It's becoming evident that rather than the political gridlock, such as the congressional supercommittee's obsession with spending cuts, we need to worry about economic growth and jobs.
There are some very good ideas on how to bring back economic growth and jobs, as in President Bill Clinton's newest book, "Back to Work". And economists such as Christina Romer, former Chairman of Obama's Council of Economic Advisors, in a recent New York Times Op-ed are pleading with the Fed's Ben Bernanke to actually target a growth rate that will both create jobs and keep inflation within a manageable range.
What? You mean the Federal Reserve's QE-1, 2, and 3 buying of securities wasn't doing just that? Well, no. It has accomplished the goal of keeping both short and long term interest rates low, but that hasn't done anything for setting expectations of higher growth. In fact, the Fed just downgraded its own predictions of future growth. If anything, such low interest rates reflect deflationary expectations, which is the real problem. Companies won't hire if they can't raise prices, while consumers' incomes fall in such an environment, stifling demand.
Dr. Romer and other major economists are beginning to insist the Fed should actually set what is called 'nominal' (i.e., before inflation accounted for) Gross Domestic Product growth target at the long term growth rate of around 5 percent. That way, expectations are raised for economic growth, without abandoning an inflation target of say, 2 percent, the current Fed inflation target.
How else can we boost demand for goods and services that is the actual driver of economic growth? We have discussed in a prior column how necessary it is for consumers -- who power 70 percent of growth -- to spend more, which in turn creates greater demand, which in turn creates more jobs in a virtuous circle.

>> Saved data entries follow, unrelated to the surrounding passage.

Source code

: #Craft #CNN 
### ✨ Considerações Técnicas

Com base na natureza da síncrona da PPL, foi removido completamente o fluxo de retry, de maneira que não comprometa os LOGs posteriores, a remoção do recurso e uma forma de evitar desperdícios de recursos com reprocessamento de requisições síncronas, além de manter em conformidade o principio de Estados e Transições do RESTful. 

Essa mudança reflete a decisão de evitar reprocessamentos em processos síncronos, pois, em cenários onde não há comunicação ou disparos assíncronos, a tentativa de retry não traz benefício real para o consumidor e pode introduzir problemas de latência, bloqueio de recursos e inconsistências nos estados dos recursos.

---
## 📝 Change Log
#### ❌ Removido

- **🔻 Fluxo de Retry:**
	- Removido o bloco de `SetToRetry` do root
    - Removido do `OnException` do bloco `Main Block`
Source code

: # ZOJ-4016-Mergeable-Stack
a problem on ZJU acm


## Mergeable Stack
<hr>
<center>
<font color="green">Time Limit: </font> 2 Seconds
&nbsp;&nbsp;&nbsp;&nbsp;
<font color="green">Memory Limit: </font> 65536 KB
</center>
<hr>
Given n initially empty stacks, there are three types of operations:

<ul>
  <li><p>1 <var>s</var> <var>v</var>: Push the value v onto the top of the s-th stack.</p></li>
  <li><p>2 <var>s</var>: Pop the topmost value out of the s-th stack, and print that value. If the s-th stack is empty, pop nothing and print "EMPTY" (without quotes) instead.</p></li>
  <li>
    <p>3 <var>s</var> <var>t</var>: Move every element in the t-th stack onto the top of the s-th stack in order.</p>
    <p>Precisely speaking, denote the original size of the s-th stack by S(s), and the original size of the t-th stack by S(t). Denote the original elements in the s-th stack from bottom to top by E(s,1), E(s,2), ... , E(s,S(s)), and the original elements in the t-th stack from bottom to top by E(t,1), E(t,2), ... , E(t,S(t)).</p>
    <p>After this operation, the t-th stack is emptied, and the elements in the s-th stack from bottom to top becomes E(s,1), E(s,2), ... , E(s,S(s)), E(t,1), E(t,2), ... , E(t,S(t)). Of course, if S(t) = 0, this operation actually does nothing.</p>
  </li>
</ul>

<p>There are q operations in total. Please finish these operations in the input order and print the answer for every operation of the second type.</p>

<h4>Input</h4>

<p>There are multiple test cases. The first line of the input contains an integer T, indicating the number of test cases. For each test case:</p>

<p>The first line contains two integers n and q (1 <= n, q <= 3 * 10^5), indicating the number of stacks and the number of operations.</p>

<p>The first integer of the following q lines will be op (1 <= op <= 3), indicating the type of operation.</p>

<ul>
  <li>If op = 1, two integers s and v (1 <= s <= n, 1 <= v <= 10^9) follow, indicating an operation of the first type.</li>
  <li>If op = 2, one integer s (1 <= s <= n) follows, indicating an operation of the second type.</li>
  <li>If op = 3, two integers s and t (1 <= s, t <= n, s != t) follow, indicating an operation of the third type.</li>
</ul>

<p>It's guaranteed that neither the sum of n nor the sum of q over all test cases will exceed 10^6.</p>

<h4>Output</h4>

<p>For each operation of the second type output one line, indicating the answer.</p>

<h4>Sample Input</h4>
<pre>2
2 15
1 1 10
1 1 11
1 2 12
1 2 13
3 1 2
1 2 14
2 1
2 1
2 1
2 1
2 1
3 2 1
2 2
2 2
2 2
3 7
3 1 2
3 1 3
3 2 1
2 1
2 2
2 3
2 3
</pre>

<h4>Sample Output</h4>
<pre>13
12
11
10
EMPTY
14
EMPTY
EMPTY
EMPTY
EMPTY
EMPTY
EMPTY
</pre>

But they won't if their confidence remains low, which surveys show causes them to spend less.Former President Clinton has much more to say in "Back to Work" that directly addresses how to put Americans back to work, and he should know.
How did he do it? By emphasizing cooperation rather than competition between government and the private sector.
"During my administration we had four surplus budgets and began to pay down the national debt," he says; we eliminated sixteen thousand pages of federal regulations; we cut taxes on the middle class, working families of modest means, and income from capital gains; we reduced the size of the federal workforce to its lowest level since 1960, and the economy produced 22.7 million new jobs."
"I believe the only way we can keep the American Dream alive for all Americans and continue to be the world's leading force for freedom and prosperity, peace and security," said Clinton, "is to have both a strong, effective private sector and a strong, effective government that work together to promote an economy of good jobs, rising incomes, increasing exports, and greater energy independence."
Why is strong government so important? It is what engenders both business and consumer confidence, which are still at record lows. And without that confidence, consumers won't spend to keep up demand, as we said, and businesses won't hire in anticipation of higher growth.
"What's the smart, effective way to do that?" asks Clinton. "With a strong economy and a strong government working together to advance shared opportunity, shared responsibility, and shared prosperity? Or with a weak government and powerful interest groups who scorn shared prosperity in favor of winner take all until it's all gone?"
Studies have shown that only by sharing prosperity can we really create strong economic growth. And right now we rank near the bottom in income inequality, according to the much cited CIA World Factbook. So there is a lot of work to be done to restore confidence in Americans' future.